* **Task objective**:
Repeat precisely the span of lines below that opens with the line containing "00665 Galaxy" and closes with the line containing "00898 Comet", both included.

- Opening Delimiter -

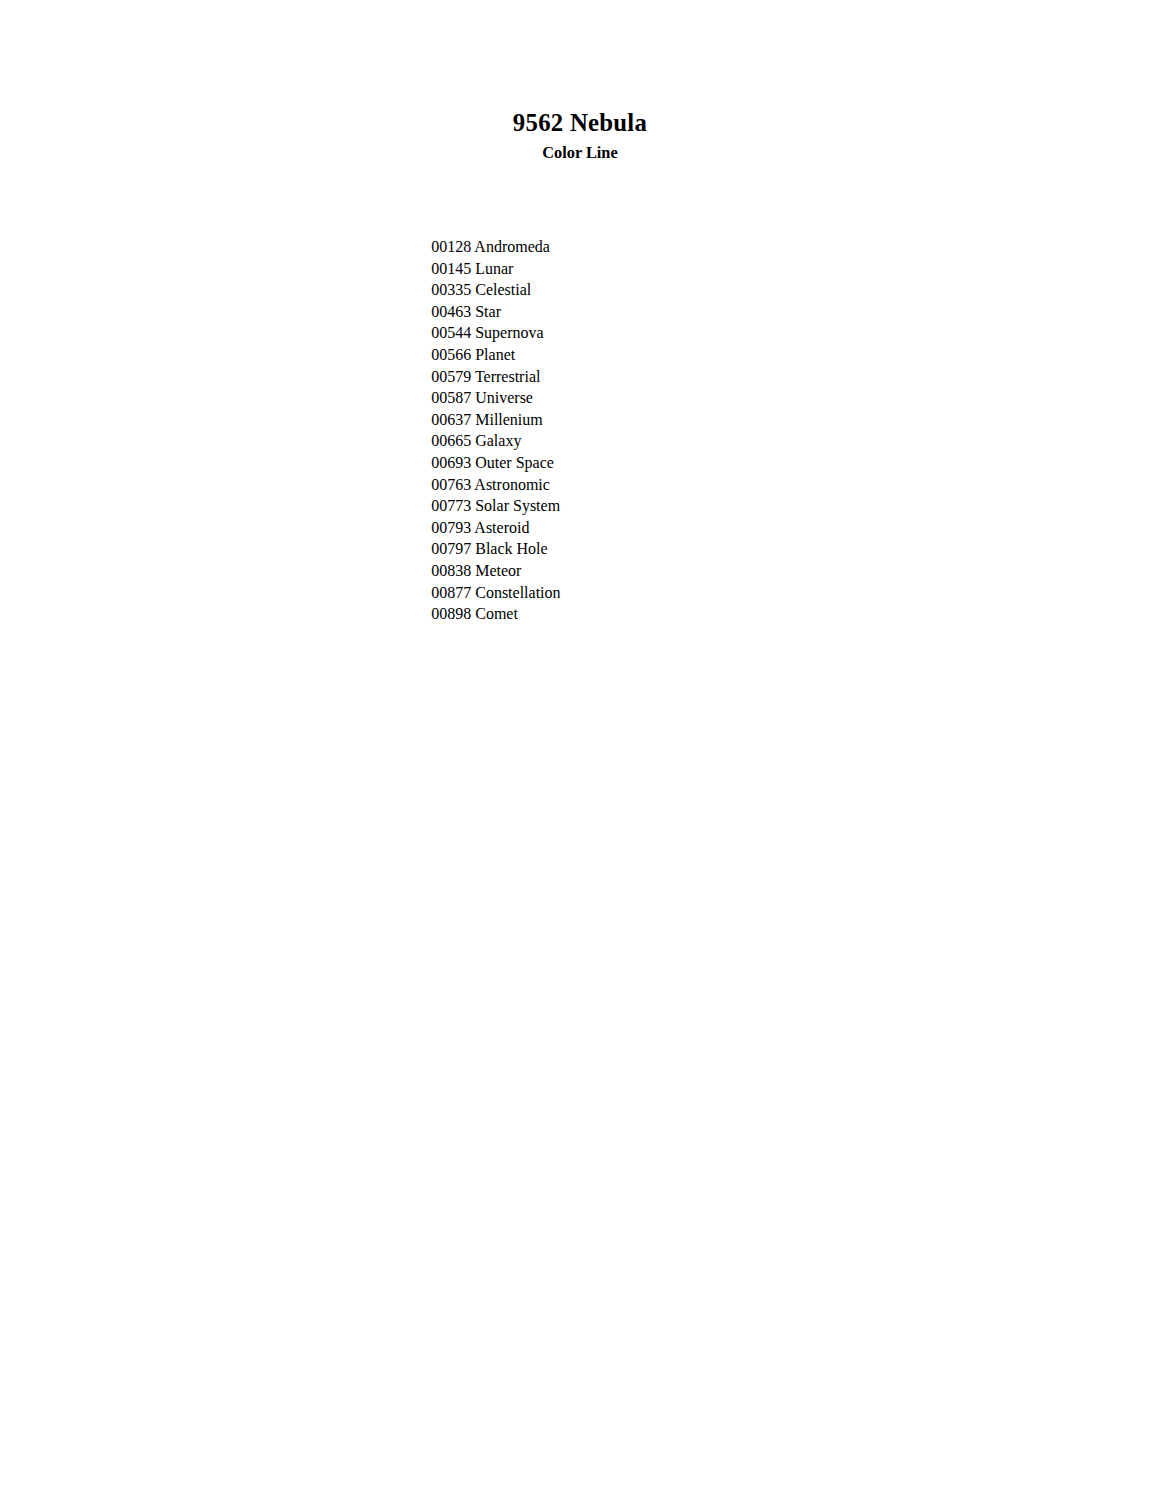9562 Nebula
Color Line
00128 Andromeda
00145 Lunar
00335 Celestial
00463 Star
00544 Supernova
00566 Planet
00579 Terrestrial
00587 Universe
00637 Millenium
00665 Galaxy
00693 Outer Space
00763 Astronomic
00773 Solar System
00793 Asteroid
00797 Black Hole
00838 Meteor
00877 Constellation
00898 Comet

- Closing Delimiter -
- Opening Delimiter -

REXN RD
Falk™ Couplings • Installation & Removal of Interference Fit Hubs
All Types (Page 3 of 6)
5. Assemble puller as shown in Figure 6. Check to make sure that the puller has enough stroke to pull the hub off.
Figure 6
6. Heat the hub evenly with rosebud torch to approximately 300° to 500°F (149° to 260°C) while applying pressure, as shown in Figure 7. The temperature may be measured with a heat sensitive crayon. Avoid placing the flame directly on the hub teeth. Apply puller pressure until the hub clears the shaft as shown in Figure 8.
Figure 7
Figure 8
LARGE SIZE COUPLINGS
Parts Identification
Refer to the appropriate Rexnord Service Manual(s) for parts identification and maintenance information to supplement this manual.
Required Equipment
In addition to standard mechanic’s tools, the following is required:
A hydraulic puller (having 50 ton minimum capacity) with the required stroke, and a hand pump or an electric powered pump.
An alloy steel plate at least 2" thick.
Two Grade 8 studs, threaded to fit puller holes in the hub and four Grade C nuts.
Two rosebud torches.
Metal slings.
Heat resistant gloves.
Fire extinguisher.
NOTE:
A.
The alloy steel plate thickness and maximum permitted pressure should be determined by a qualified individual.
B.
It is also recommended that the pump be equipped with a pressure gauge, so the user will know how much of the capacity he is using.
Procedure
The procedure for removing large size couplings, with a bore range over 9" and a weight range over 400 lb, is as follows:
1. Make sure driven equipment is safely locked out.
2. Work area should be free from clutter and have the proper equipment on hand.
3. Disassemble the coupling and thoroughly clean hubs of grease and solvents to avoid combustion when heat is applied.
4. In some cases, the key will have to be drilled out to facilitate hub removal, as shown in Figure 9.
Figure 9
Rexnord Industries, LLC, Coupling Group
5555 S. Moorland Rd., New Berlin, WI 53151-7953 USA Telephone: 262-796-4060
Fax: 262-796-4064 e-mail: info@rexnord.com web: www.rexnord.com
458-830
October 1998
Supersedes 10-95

- Closing Delimiter -

* **Reply**:
00665 Galaxy
00693 Outer Space
00763 Astronomic
00773 Solar System
00793 Asteroid
00797 Black Hole
00838 Meteor
00877 Constellation
00898 Comet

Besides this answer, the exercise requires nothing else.